SFCG’s finances deteriorated because of difficulties obtaining credit and collecting on loans as the global financial crisis deepened, the company said in a statement today. Its shares, down 92 percent in the past year, will be delisted on March 24, according to the Tokyo Stock Exchange’s Web site.
A record 33 publicly traded companies in Japan declared bankruptcy last year as banks trimmed lending and consumers stopped spending money due to concern about jobs. Urban Corp., a Hiroshima-based developer, filed for protection with 255.8 billion in liabilities on Aug. 13, the biggest failure last year.
Overall corporate bankruptcies rose 15.8 percent to 1,360 cases in January, the eighth monthly increase.
Calls to Citigroup’s Tokyo office and to Shinsei Bank by Bloomberg News weren’t immediately returned.
Tokyo-based Shinsei fell 13 percent, the biggest decline among more than 1,600 companies tracked by the MSCI World Index, to a record-low 80 yen as of 9:56 a.m. in Tokyo.

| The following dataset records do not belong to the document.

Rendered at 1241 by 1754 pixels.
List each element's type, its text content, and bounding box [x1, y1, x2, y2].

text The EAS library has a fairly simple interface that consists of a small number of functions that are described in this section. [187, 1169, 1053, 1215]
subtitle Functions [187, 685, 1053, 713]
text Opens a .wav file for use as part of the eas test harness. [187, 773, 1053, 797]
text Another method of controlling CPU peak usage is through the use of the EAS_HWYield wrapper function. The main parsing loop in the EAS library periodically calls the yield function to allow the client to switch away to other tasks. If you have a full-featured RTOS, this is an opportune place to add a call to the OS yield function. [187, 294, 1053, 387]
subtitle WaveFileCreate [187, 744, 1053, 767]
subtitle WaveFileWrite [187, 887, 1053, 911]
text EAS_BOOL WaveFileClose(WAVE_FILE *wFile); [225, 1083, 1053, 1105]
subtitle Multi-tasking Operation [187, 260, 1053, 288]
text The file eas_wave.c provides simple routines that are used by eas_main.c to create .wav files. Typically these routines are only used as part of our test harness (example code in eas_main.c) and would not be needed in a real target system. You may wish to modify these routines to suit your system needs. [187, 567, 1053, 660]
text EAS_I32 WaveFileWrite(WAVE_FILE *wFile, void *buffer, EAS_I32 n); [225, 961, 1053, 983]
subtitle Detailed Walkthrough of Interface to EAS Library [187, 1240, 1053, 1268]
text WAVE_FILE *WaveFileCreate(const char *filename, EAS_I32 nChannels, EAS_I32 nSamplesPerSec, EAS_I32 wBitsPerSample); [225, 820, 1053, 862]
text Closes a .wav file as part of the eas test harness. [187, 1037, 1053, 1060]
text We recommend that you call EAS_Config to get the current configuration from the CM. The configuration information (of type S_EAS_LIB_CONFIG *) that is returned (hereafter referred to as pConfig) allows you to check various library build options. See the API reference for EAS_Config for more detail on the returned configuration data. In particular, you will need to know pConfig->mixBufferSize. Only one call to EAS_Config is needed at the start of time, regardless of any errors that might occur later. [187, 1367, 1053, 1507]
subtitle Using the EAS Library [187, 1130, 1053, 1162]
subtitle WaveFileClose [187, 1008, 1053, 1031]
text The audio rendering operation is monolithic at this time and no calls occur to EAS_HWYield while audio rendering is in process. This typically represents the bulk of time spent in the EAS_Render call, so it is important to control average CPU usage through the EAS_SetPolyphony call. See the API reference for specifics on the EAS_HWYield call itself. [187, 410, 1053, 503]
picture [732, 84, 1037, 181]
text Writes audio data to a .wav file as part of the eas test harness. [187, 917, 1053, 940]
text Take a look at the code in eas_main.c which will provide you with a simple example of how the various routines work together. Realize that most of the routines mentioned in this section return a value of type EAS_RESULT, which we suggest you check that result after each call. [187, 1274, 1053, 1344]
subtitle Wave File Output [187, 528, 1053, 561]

A 27-stock index of Japanese non-bank lenders dropped 6.5 percent to the lowest since at least 1983.
SFCG specializes in loans to small businesses. The lender, previously called Shohkoh Fund & Co., was ordered by regulators in 2000 to suspend its business for violating lending laws.
Hikari Tsushin, a Tokyo-based telecommunications company, hasn’t made loans to SFCG, spokesman Taichi Konno said.